It is now widely understood that human-induced climate change this century is an existential risk to human civilisation. Unless carbon emissions are rapidly reduced to zero, it is likely that global warming will either annihilate intelligent life or permanently and drastically curtail its potential.
While policymakers talk about holding warming to 1.5°C to 2°C above the pre-industrial level—a very unsafe goal given that dangerous climate-system tipping points are being activated now at just 1°C of warming—by their lack of action they are in fact setting Earth on a much higher warming path that will destroy many cities, nations and peoples, and many, if not most, species.

 This cognitive dissonance was on full display at the UN Framework Convention on Climate Change (UNFCCC) twenty-fourth meeting of the Conference of the Parties (COP24) in Katowice, Poland, last December. Speaking at COP24 to great fanfare and a standing ovation, Greta Thunberg, the 16-year old Swedish climate activist who has inspired a global movement for “climate strikes” by school students, called out the leadership failure of the COP adults who “are not mature enough to tell it like is”:
We have to speak clearly, no matter how uncomfortable that may be. You only speak of green eternal economic growth (and) about moving forward with the same bad ideas that got us into this mess, even when the only sensible thing to do is pull the emergency brake. You are not mature enough to tell it like is. Even that burden you leave to us children.

**Stored records:**
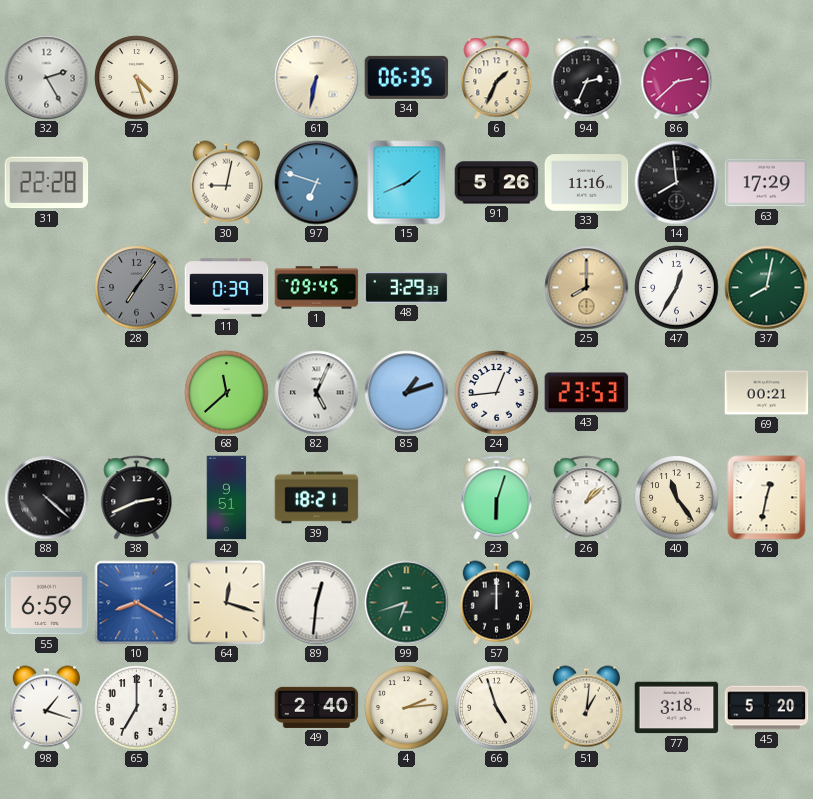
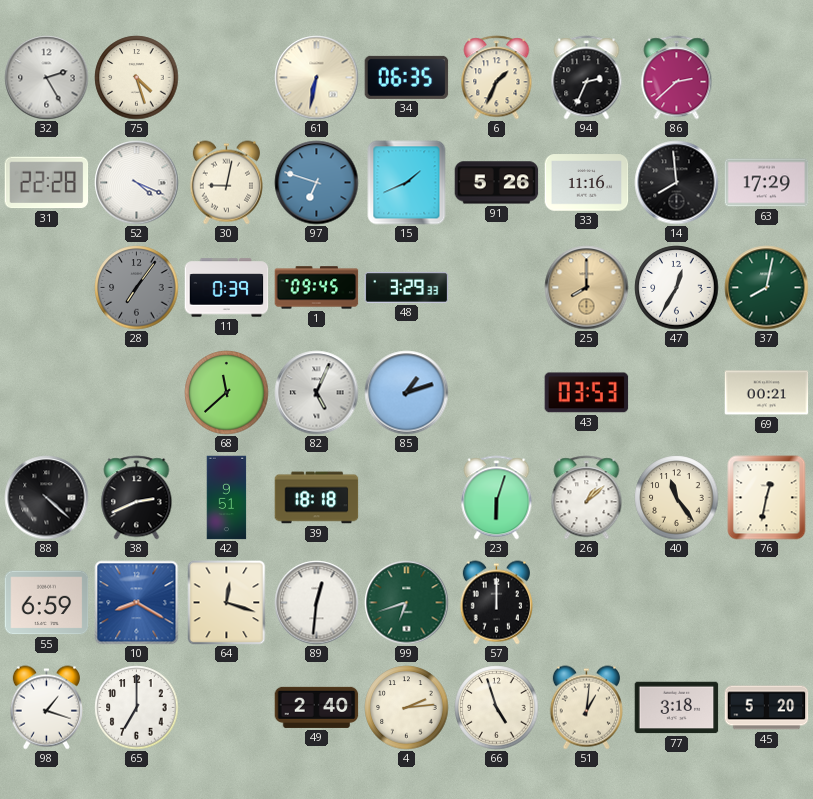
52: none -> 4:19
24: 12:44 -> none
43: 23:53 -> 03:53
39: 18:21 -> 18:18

==

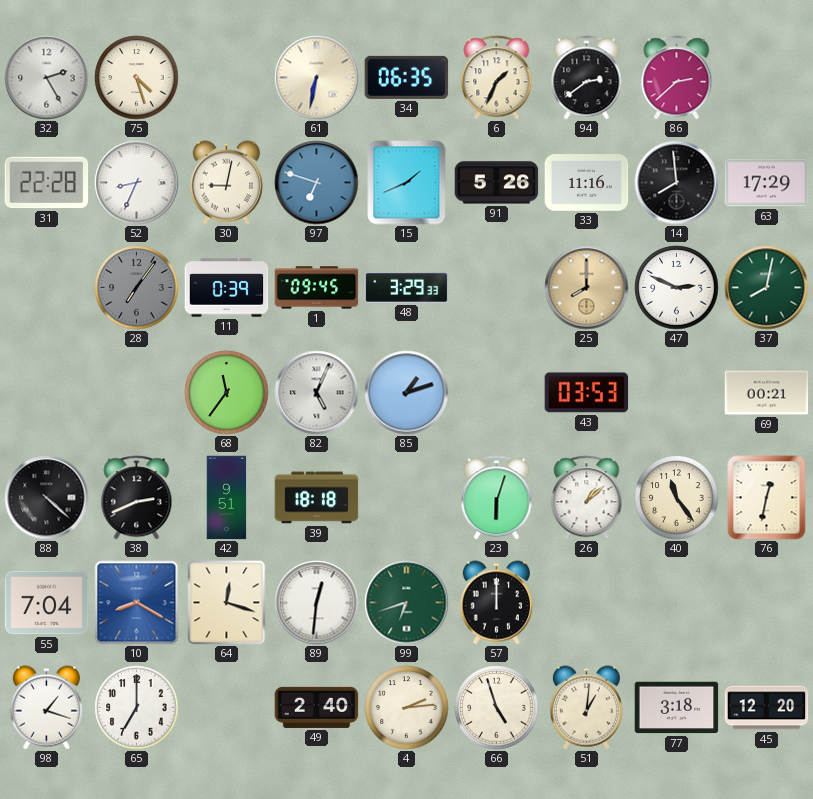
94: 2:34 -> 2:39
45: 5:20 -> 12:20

**What you will do:**
Could you print, word for word, the stretch of the climate change text from "It is now widely" through "not most, species."?

**Result of the exercise:**
It is now widely understood that human-induced climate change this century is an existential risk to human civilisation. Unless carbon emissions are rapidly reduced to zero, it is likely that global warming will either annihilate intelligent life or permanently and drastically curtail its potential.
While policymakers talk about holding warming to 1.5°C to 2°C above the pre-industrial level—a very unsafe goal given that dangerous climate-system tipping points are being activated now at just 1°C of warming—by their lack of action they are in fact setting Earth on a much higher warming path that will destroy many cities, nations and peoples, and many, if not most, species.